I am at my worst in the morning. I cry, I’m irritable, over sensitive, and have trouble talking. I had sent my sister a text the night before telling her I bought color for her hair thinking we had plans the next day and she would text me back. She didn’t. When I woke up there was still no text. So in my head I was thinking “I guess she doesn’t want me to come over”. So of course I start crying. Then I get mad and call her. Of course she doesn’t answer.
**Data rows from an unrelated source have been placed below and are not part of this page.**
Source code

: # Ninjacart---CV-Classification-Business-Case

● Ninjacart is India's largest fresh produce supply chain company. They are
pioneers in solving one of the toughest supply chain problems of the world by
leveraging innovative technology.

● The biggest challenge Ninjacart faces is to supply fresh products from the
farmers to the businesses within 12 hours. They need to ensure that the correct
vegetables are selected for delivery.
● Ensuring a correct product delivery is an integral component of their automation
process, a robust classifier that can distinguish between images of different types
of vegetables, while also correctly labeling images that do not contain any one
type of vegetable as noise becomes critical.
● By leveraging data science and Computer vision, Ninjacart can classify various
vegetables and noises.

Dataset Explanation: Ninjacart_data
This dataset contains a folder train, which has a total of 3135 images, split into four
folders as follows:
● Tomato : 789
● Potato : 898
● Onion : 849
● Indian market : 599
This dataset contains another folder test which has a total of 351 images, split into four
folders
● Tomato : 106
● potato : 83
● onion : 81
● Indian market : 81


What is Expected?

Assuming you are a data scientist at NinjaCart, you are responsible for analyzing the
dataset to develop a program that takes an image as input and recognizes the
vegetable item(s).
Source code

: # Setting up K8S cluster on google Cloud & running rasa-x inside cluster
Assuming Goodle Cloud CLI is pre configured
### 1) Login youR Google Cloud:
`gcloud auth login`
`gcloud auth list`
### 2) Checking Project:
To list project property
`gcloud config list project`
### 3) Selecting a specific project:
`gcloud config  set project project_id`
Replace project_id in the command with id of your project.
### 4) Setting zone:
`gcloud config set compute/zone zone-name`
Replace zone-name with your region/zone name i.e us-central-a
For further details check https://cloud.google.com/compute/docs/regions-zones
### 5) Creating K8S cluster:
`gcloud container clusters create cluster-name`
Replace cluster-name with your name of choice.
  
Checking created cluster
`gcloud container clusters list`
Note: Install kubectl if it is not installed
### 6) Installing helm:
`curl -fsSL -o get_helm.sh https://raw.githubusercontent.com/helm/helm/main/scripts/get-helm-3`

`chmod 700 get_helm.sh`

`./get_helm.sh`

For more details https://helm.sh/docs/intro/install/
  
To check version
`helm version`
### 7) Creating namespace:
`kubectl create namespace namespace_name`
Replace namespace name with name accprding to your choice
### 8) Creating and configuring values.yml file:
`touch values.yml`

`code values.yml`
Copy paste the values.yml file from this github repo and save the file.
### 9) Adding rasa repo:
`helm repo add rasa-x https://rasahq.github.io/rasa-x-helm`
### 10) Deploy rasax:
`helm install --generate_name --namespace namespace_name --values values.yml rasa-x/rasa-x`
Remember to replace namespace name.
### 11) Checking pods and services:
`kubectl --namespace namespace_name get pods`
She does call me back a half hour later. When I answer she can tell I’m upset. She says right away “Jesus Christ I’m not going to talk to you when you’re like this”. So I asked her if she got my text. She said yes and that she was waiting for me to call her when I got up. Why didn’t she just respond to my text? Why didn’t she just say come over when you get up? She said she thought the plan was for me to call her. So we’re arguing. She says I always have to make everything harder than it has to be.
I asked her if I was still coming over. She replied “Come over or don’t, I don’t care”. I hung up.
I know I’m too sensitive. What I wanted her to say was “I want you to come over”. Not “I don’t care”. Is this too much to ask? I talk to 3 people. My dad, my sister, and an old friend from middle school who constantly asks me for Adderall or money. I just want to know that my sister loves me and wants to be around me. She never says or does anything to express this.
These are things I DON’T want said to me:
1. Why do you have to be so dramatic all the time?
2. I can’t talk to you when you’re like this.
3. Shouldn’t you be better by now?
4. You’re making everyone around you depressed.
5. You’re snowballing.
These are things I want people to KNOW:
1. Not every Bipolar person has the same symptoms so don’t compare me.
2. I can’t just “calm down”.
3. Stop asking if I took my meds. They’re not really working right because of my kidneys anyways.
4. I hate apologizing all the time, but feel I have to.
5. I’m tired and confused all the time and just want to know my family loves me.
6. Medication doesn’t fix everything.
7. I’m trying.
I feel over the last few days that I am a burden to everyone. That my family finds me annoying and a hindrance. For some reason I’ve been thinking about my mom a lot. Not to mention my dog. It doesn’t help that the parrot mimics his name. I here him call out “Pookie” the way my dad called for him a few times a day. The parrot also makes breathing noises like my mom. She was on oxygen and the parrot imitates her breathing and the machine. I doubt any of this is good for me or my dad.